Lloyd Moore out Pittsburgh. He was a Street and Smith high school All American center. After a brief stay at Marquette he played some at Rutgers. Lloyd could not control his weight and had a work ethic issue. He ended up blowing out his knees because of theweight issue. What could have been -- a Charles Barkley type 5 inches taller.
Appropriate timing
http://sports.espn.go.com/espn/eticket/story?id=6609946
Lloyd Moore had ZERO chance of being anything other than Lloyd Moore. I prayed for us to get him but in reality he was destined to be what he was, a real fat guy with great hands.
Let us not forget Raymond Lewis. A SI article on him had this quote:
"In Los Angeles he is a legend. You say Raymond, they say Lewis. You say Lewis, they say Raymond."—Bob Hopkins, assistant coach, New York Knicks.
PG recruit headed to Long Beach State during Tarkanian's stint there, until someone out bid Tark for his services.
Tarkanian saw Lewis as "the missing link" and told everyone that with him he could realize his dream: beating UCLA and winning an NCAA championship.

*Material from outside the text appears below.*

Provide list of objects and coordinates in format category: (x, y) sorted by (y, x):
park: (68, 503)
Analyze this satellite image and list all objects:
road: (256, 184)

At the time the coach also was recruiting Ernie Douse, then New York City's Player of the Year, and when Douse came out to California during the summer, Lewis badgered Tarkanian about setting up a one-on-one game between them. "But I wouldn't allow it," says Tarkanian. "I knew that Raymond would kill Douse, and I was afraid he'd get discouraged and go back home. Raymond would play all of our kids one-on-one and kill 'em, and half of them were All-Americas. He was in high school. Nobody knows him like I do, and I say he was the best high school player I ever saw."
" Lewis was blessed with such tremendous talent. He had body balance, great reflexes and coordination. A lot of players have those skills and never use them, but Raymond had them and developed them. He had a great quickness on the court, but it was his ability to shoot with a man right on top of him that made him so great. A lot of players can shoot, but Lewis had all the moves to get the shot off. He loved to take players one-on-one. His quickness made it impossible for one man to guard him. He loved it."—Jerry Tarkanian, UNLV coach.

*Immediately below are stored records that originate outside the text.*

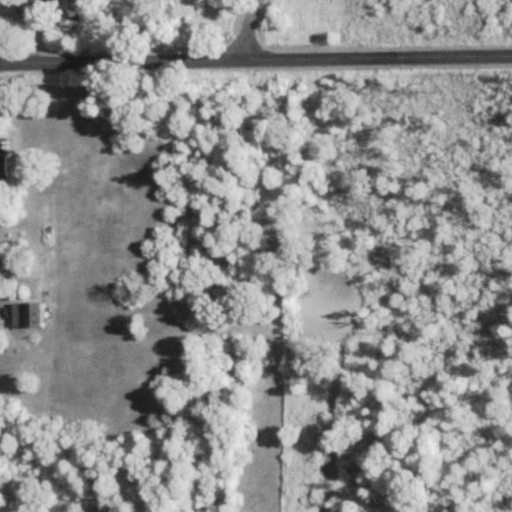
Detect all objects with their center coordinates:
road: (245, 30)
road: (255, 60)
building: (4, 167)
building: (4, 167)
building: (28, 314)
building: (28, 315)
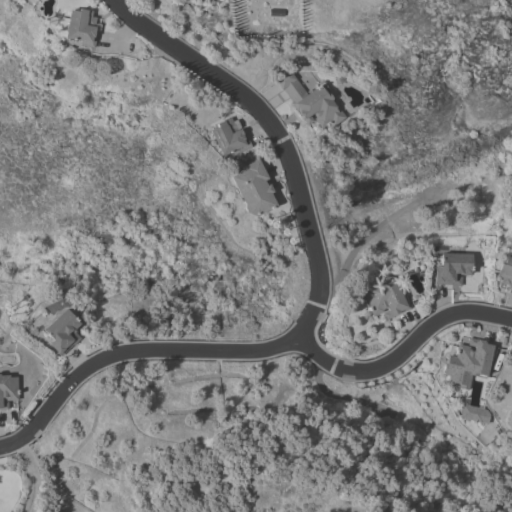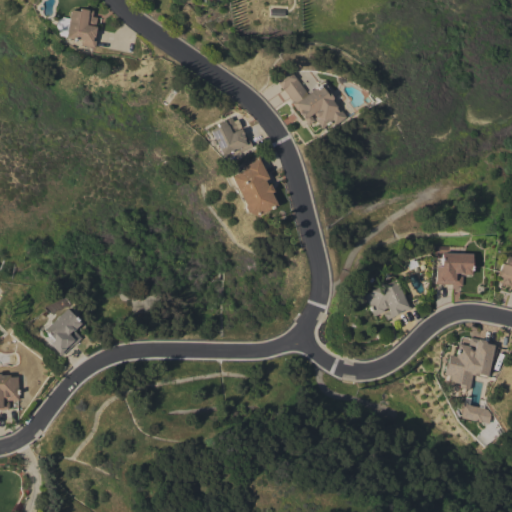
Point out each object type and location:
building: (79, 26)
building: (81, 27)
building: (310, 100)
building: (308, 101)
building: (226, 136)
road: (276, 136)
building: (228, 137)
building: (252, 187)
building: (251, 189)
building: (450, 268)
building: (451, 268)
building: (504, 271)
building: (505, 271)
building: (384, 299)
building: (384, 299)
building: (61, 331)
building: (60, 332)
road: (132, 352)
road: (403, 353)
building: (473, 356)
building: (467, 361)
building: (7, 389)
building: (472, 413)
road: (31, 475)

Lewis would have gone to Long Beach, but Bob Miller, the L.A. State coach, had hired Caldwell Black to be his assistant coach. Also, Miller had enrolled Lewis in three summer-school classes. At one point Lewis wrote to Miller and said he did not want to go there. But at the same time he was telling Tarkanian, "It boiled down to the money and the car and the other things, stuff I never had before."

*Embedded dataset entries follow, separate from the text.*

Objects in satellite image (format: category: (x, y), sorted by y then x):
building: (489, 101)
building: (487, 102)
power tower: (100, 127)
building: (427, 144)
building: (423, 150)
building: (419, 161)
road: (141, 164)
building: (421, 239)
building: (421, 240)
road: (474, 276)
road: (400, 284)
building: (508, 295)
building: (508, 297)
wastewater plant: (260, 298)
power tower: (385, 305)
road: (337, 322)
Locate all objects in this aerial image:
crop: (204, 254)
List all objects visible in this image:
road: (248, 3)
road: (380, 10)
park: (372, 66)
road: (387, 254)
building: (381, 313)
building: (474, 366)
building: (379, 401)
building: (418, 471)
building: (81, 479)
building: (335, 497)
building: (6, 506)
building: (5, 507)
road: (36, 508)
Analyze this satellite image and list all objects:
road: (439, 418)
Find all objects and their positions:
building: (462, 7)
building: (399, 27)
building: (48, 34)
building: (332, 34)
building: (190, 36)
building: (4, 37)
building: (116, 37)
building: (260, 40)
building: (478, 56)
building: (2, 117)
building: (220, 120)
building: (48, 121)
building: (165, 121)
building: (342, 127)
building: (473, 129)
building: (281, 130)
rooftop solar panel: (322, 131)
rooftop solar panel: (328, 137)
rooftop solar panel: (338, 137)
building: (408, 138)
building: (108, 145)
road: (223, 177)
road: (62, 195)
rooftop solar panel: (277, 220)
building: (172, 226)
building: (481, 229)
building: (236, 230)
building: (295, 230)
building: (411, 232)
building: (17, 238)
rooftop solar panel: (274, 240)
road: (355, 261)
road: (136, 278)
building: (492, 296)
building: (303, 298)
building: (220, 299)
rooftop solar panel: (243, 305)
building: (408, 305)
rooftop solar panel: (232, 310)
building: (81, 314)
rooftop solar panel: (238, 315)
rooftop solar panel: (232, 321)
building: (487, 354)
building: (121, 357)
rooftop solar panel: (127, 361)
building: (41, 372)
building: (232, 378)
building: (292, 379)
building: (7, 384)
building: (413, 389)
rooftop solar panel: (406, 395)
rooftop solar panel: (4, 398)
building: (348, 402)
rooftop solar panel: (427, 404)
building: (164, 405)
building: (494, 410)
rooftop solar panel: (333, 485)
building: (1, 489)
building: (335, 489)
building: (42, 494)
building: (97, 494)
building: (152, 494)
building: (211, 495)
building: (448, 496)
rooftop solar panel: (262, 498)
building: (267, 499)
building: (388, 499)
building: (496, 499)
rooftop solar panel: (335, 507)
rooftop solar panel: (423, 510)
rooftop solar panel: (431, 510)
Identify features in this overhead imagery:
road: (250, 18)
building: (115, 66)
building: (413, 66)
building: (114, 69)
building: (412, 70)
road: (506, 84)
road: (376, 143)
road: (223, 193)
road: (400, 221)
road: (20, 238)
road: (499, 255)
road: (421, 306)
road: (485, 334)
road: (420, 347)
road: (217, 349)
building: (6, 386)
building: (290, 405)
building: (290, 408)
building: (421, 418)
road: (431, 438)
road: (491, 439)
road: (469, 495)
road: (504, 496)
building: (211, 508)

Bombed a group of LA Lakers for 52 points in a summer league game while still in high school.
1973, as a sophomore Lewis scored 53 points in an upset win (107-104) against number three- ranked 22-1 Long Beach State, in an electrifying double overtime thriller.
The youngest Player ever drafted and signed by the NBA during his era. The 18th overall pick in the first round by the Philadelphia 76ers in 1973.
Reportedly scored 60 points in the first half against the NBA's number 1 draft choice Doug Collins. In Sixers NBA camp. (And then quit when Philly wouldn't renegotiate his contract.)
Scored 56 points in 1983 against NBA's defensive star Michael Cooper in summer pro league game in only three quarters of play.
2004, jersey Number 23 retired and Lewis is honored as the greatest player in Verbum Dei History.
Albert King. As Al said, he is the first one that Al had to schedule an appointment to visit.
For us Oldtimers, Earl (The Goat) Manigault.